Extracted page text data

- Opening Delimiter -

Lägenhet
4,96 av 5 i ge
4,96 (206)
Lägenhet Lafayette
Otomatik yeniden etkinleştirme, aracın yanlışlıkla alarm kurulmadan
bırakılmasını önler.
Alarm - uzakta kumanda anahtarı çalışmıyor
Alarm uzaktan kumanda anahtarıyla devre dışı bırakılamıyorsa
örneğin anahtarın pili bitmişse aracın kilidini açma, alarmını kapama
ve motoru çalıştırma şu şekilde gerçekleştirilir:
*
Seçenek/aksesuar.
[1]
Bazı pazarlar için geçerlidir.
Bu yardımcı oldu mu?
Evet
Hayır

- Closing Delimiter -

## PROBLEM TO SOLVE:
Look through the entries above; find each line with the word "kumanda" and copy it.

## OUTPUT FOR THIS TASK:
Alarm - uzakta kumanda anahtarı çalışmıyor
Alarm uzaktan kumanda anahtarıyla devre dışı bırakılamıyorsa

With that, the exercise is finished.